Yes, that is fine. Mine was like that too.

I can explain that.

In order to make profit we need to keep the repair traffic low because repair traffic is more expensive than the storage expension factor. We started with 29, 35, 80, 95-130. 29 pieces are needed to reconstruct the file, 80 pieces exist, additional 15-35 pieces for long tail cancelation and the magic number 35. If we ever hit 35 pieces we have to repair the file before it drops below 29 pieces.

The network was running with these numbers for a long time and we didn’t lost a single file. Our forcast was showing that the first repair wave would kick in when we want to start selling our product. If we hit some bugs we might loose files! What options do we have to mitigate that risk?

Step 1: With Changelog v0.22.1 we added a new config for the satellite that allows us to overwrite the repair threshold. We set it to 52 on all satellites to test repair in production. In turns out we had a few issues with the repair job.

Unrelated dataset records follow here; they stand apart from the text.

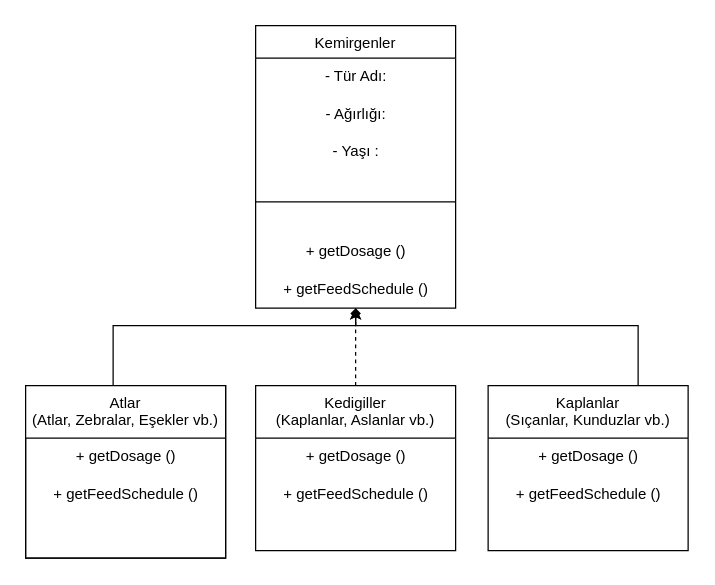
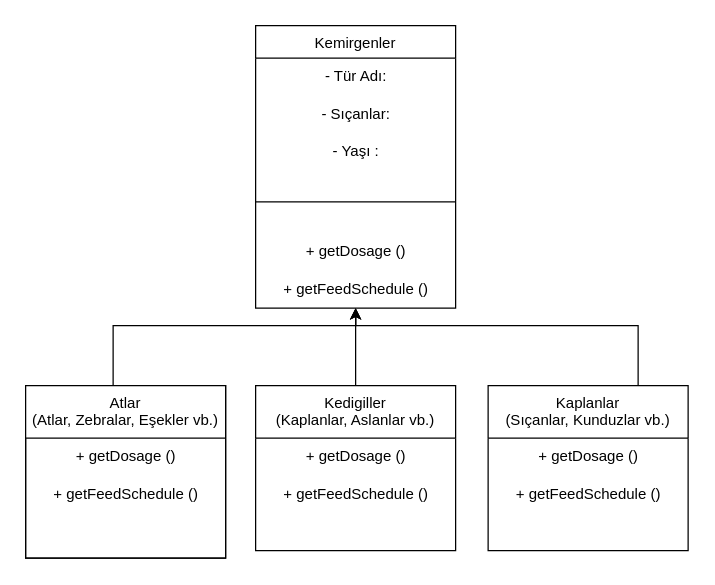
  <mxCell id="0" />
  <mxCell id="1" parent="0" />
  <mxCell id="2" style="edgeStyle=orthogonalEdgeStyle;rounded=0;orthogonalLoop=1;jettySize=auto;html=1;entryX=0.5;entryY=1;entryDx=0;entryDy=0;" edge="1" parent="1" source="3" target="15"><mxGeometry relative="1" as="geometry"><mxPoint x="300" y="270" as="targetPoint" /><Array as="points"><mxPoint x="90" y="260" /><mxPoint x="284" y="260" /></Array></mxGeometry></mxCell>
  <mxCell id="3" value="Atlar" style="swimlane;fontStyle=0;align=center;verticalAlign=top;childLayout=stackLayout;horizontal=1;startSize=26;horizontalStack=0;resizeParent=1;resizeLast=0;collapsible=1;marginBottom=0;rounded=0;shadow=0;strokeWidth=1;" parent="1" vertex="1"><mxGeometry x="20" y="308" width="160" height="138" as="geometry"><mxRectangle x="130" y="380" width="160" height="26" as="alternateBounds" /></mxGeometry></mxCell>
- <mxCell id="4" style="edgeStyle=orthogonalEdgeStyle;rounded=0;orthogonalLoop=1;jettySize=auto;html=1;entryX=0.5;entryY=1;entryDx=0;entryDy=0;dashed=1;" edge="1" parent="1" source="5" target="15"><mxGeometry relative="1" as="geometry"><mxPoint x="230" y="230" as="targetPoint" /></mxGeometry></mxCell>
+ <mxCell id="4" style="edgeStyle=orthogonalEdgeStyle;rounded=0;orthogonalLoop=1;jettySize=auto;html=1;entryX=0.5;entryY=1;entryDx=0;entryDy=0;" edge="1" parent="1" source="5" target="15"><mxGeometry relative="1" as="geometry"><mxPoint x="230" y="230" as="targetPoint" /></mxGeometry></mxCell>
  <mxCell id="5" value="Kedigiller&#10;(Kaplanlar, Aslanlar vb.)" style="swimlane;fontStyle=0;align=center;verticalAlign=top;childLayout=stackLayout;horizontal=1;startSize=42;horizontalStack=0;resizeParent=1;resizeLast=0;collapsible=1;marginBottom=0;rounded=0;shadow=0;strokeWidth=1;" parent="1" vertex="1"><mxGeometry x="204" y="308" width="160" height="132" as="geometry"><mxRectangle x="340" y="380" width="170" height="26" as="alternateBounds" /></mxGeometry></mxCell>
  <mxCell id="6" value="+&amp;nbsp;getDosage ()" style="text;html=1;align=center;verticalAlign=middle;resizable=0;points=[];autosize=1;strokeColor=none;fillColor=none;" vertex="1" parent="5"><mxGeometry y="42" width="160" height="30" as="geometry" /></mxCell>
  <mxCell id="7" value="+&amp;nbsp;getFeedSchedule ()" style="text;html=1;align=center;verticalAlign=middle;resizable=0;points=[];autosize=1;strokeColor=none;fillColor=none;" vertex="1" parent="5"><mxGeometry y="72" width="160" height="30" as="geometry" /></mxCell>
- <mxCell id="8" style="edgeStyle=orthogonalEdgeStyle;rounded=0;orthogonalLoop=1;jettySize=auto;html=1;entryX=0.5;entryY=1;entryDx=0;entryDy=0;endArrow=diamond;" edge="1" parent="1" source="9" target="15"><mxGeometry relative="1" as="geometry"><mxPoint x="360" y="230" as="targetPoint" /><Array as="points"><mxPoint x="510" y="260" /><mxPoint x="284" y="260" /></Array></mxGeometry></mxCell>
+ <mxCell id="8" style="edgeStyle=orthogonalEdgeStyle;rounded=0;orthogonalLoop=1;jettySize=auto;html=1;entryX=0.5;entryY=1;entryDx=0;entryDy=0;" edge="1" parent="1" source="9" target="15"><mxGeometry relative="1" as="geometry"><mxPoint x="360" y="230" as="targetPoint" /><Array as="points"><mxPoint x="510" y="260" /><mxPoint x="284" y="260" /></Array></mxGeometry></mxCell>
  <mxCell id="9" value="Kaplanlar&#10;(Sıçanlar, Kunduzlar vb.)" style="swimlane;fontStyle=0;align=center;verticalAlign=top;childLayout=stackLayout;horizontal=1;startSize=42;horizontalStack=0;resizeParent=1;resizeLast=0;collapsible=1;marginBottom=0;rounded=0;shadow=0;strokeWidth=1;" parent="1" vertex="1"><mxGeometry x="390" y="308" width="160" height="132" as="geometry"><mxRectangle x="550" y="140" width="160" height="26" as="alternateBounds" /></mxGeometry></mxCell>
  <mxCell id="10" value="+&amp;nbsp;getDosage ()" style="text;html=1;align=center;verticalAlign=middle;resizable=0;points=[];autosize=1;strokeColor=none;fillColor=none;" vertex="1" parent="9"><mxGeometry y="42" width="160" height="30" as="geometry" /></mxCell>
  <mxCell id="11" value="+&amp;nbsp;getFeedSchedule ()" style="text;html=1;align=center;verticalAlign=middle;resizable=0;points=[];autosize=1;strokeColor=none;fillColor=none;" vertex="1" parent="9"><mxGeometry y="72" width="160" height="30" as="geometry" /></mxCell>
  <mxCell id="12" value="Atlar&#10;(Atlar, Zebralar, Eşekler vb.)" style="swimlane;fontStyle=0;align=center;verticalAlign=top;childLayout=stackLayout;horizontal=1;startSize=42;horizontalStack=0;resizeParent=1;resizeLast=0;collapsible=1;marginBottom=0;rounded=0;shadow=0;strokeWidth=1;" vertex="1" parent="1"><mxGeometry x="20" y="308" width="160" height="138" as="geometry"><mxRectangle x="130" y="380" width="160" height="26" as="alternateBounds" /></mxGeometry></mxCell>
  <mxCell id="13" value="+&amp;nbsp;getDosage ()" style="text;html=1;align=center;verticalAlign=middle;resizable=0;points=[];autosize=1;strokeColor=none;fillColor=none;" vertex="1" parent="12"><mxGeometry y="42" width="160" height="30" as="geometry" /></mxCell>
  <mxCell id="14" value="+&amp;nbsp;getFeedSchedule ()" style="text;html=1;align=center;verticalAlign=middle;resizable=0;points=[];autosize=1;strokeColor=none;fillColor=none;" vertex="1" parent="12"><mxGeometry y="72" width="160" height="30" as="geometry" /></mxCell>
  <mxCell id="15" value="Kemirgenler" style="swimlane;fontStyle=0;align=center;verticalAlign=top;childLayout=stackLayout;horizontal=1;startSize=26;horizontalStack=0;resizeParent=1;resizeLast=0;collapsible=1;marginBottom=0;rounded=0;shadow=0;strokeWidth=1;" vertex="1" parent="1"><mxGeometry x="204" y="20" width="160" height="226" as="geometry"><mxRectangle x="130" y="380" width="160" height="26" as="alternateBounds" /></mxGeometry></mxCell>
  <mxCell id="16" value="- Tür Adı:" style="text;html=1;align=center;verticalAlign=middle;resizable=0;points=[];autosize=1;strokeColor=none;fillColor=none;" vertex="1" parent="15"><mxGeometry y="26" width="160" height="30" as="geometry" /></mxCell>
- <mxCell id="17" value="- Ağırlığı:" style="text;html=1;align=center;verticalAlign=middle;resizable=0;points=[];autosize=1;strokeColor=none;fillColor=none;" vertex="1" parent="15"><mxGeometry y="56" width="160" height="30" as="geometry" /></mxCell>
+ <mxCell id="17" value="- Sıçanlar:" style="text;html=1;align=center;verticalAlign=middle;resizable=0;points=[];autosize=1;strokeColor=none;fillColor=none;" vertex="1" parent="15"><mxGeometry y="56" width="160" height="30" as="geometry" /></mxCell>
  <mxCell id="18" value="- Yaşı&amp;nbsp;:" style="text;html=1;align=center;verticalAlign=middle;resizable=0;points=[];autosize=1;strokeColor=none;fillColor=none;" vertex="1" parent="15"><mxGeometry y="86" width="160" height="30" as="geometry" /></mxCell>
  <mxCell id="19" value="" style="line;html=1;strokeWidth=1;align=left;verticalAlign=middle;spacingTop=-1;spacingLeft=3;spacingRight=3;rotatable=0;labelPosition=right;points=[];portConstraint=eastwest;" vertex="1" parent="15"><mxGeometry y="116" width="160" height="50" as="geometry" /></mxCell>
  <mxCell id="20" value="+&amp;nbsp;getDosage ()" style="text;html=1;align=center;verticalAlign=middle;resizable=0;points=[];autosize=1;strokeColor=none;fillColor=none;" vertex="1" parent="15"><mxGeometry y="166" width="160" height="30" as="geometry" /></mxCell>
  <mxCell id="21" value="+&amp;nbsp;getFeedSchedule ()" style="text;html=1;align=center;verticalAlign=middle;resizable=0;points=[];autosize=1;strokeColor=none;fillColor=none;" vertex="1" parent="15"><mxGeometry y="196" width="160" height="30" as="geometry" /></mxCell>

Meanwhile they are all fixed and thanks to that test we still haven’t lost a file. The repair job is looking very good now.

Step 2: A new issues showed up. The repair traffic is lower than we estimated. That is a very good news on the one side but also a new risk. Our prediction is not as accurate as we would like to have it. Again we might lose files because of something unknown we didn’t take into account. So lets run some additional test by increasing the repair threshold to 64 (active since yesterday) and watch the repair traffic again. At the moment we are doing that only on one satellite.

11 Likes

Perfect explaining, thank you very much for the feedback.

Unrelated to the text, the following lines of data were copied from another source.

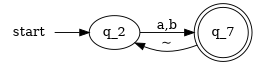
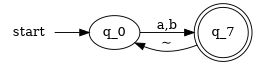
  digraph {
    rankdir=LR
    start [shape=plaintext]
-   q_0 [label=q_2]
+   q_0
    n3 [label=q_7 shape=doublecircle]
    start -> q_0
    q_0 -> n3 [label="a,b"]
    n3 -> q_0 [label="~"]
  }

There are worse problems you can have than needing less repair than expected.
This is definitely good to hear and may give you guys some more flexibility in other aspects. Perhaps some more leniency in uptime requirements? :wink:

@naxbc: In any case, repair traffic is not an indication of things being wrong on your node. In fact, I don’t think you would see repair traffic at all if missing data on your node is triggering a repair. Repair traffic happens when availability drops below the thresholds littleskunk mentioned and consists of downloads of remaining good pieces from nodes and then reuploads of repaired pieces to known good nodes. Both of those transfers don’t happen on the nodes that lost the data. So seeing an increase in repair traffic is an indication of rising repair need on the entire network, it’s not an indication about anything for your node specifically.

4 Likes

I’ve noticed there is repair on both Ingress (not paid) and Egress (paid) bandwidth.

Is this correct, repair Ingress is not paid?

It’s partially correct. Like with normal ingress the transfer itself is not paid, but you’re paid for storing that data from that point on. So it’s still good for you in the long run.

2 Likes